Pixel coordinate boxes:
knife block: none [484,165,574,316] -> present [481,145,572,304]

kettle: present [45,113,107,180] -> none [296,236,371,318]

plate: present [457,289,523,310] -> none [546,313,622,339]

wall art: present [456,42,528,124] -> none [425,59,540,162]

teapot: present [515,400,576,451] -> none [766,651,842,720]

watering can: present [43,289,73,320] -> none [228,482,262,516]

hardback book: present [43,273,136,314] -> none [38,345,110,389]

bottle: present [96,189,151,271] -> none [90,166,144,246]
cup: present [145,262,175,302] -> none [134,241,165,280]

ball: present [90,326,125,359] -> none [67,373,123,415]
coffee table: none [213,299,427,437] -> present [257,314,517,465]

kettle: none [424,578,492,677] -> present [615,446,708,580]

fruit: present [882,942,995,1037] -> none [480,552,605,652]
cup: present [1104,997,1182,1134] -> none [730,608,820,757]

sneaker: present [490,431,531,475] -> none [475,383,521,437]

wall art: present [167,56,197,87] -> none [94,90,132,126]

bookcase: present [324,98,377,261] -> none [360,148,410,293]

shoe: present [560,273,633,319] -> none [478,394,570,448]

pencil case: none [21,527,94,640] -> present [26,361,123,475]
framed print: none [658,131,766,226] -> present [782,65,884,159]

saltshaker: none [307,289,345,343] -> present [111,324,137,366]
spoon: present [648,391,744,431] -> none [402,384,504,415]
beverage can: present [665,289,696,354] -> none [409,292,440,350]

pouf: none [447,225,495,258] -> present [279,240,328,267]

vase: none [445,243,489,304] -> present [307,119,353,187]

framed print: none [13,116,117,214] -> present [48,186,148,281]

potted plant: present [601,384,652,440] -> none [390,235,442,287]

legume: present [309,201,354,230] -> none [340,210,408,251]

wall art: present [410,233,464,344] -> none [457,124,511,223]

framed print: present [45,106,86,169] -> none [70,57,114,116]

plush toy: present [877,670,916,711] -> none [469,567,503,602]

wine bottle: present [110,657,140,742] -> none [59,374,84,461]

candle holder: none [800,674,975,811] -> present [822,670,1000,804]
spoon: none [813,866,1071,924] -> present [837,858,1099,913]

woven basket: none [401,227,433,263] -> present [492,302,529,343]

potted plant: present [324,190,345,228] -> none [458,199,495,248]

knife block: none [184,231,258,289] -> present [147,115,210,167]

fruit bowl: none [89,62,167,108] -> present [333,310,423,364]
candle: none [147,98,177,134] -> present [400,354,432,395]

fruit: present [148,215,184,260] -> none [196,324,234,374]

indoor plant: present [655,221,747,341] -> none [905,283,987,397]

TASK DESCRIPTION
The required answer is the exact run of lines above starting at the line with "framed print: none [658,131,766,226]" and ending at the line with "candle holder: none", with both ends present.

SOLUTION FOR THIS EXERCISE
framed print: none [658,131,766,226] -> present [782,65,884,159]

saltshaker: none [307,289,345,343] -> present [111,324,137,366]
spoon: present [648,391,744,431] -> none [402,384,504,415]
beverage can: present [665,289,696,354] -> none [409,292,440,350]

pouf: none [447,225,495,258] -> present [279,240,328,267]

vase: none [445,243,489,304] -> present [307,119,353,187]

framed print: none [13,116,117,214] -> present [48,186,148,281]

potted plant: present [601,384,652,440] -> none [390,235,442,287]

legume: present [309,201,354,230] -> none [340,210,408,251]

wall art: present [410,233,464,344] -> none [457,124,511,223]

framed print: present [45,106,86,169] -> none [70,57,114,116]

plush toy: present [877,670,916,711] -> none [469,567,503,602]

wine bottle: present [110,657,140,742] -> none [59,374,84,461]

candle holder: none [800,674,975,811] -> present [822,670,1000,804]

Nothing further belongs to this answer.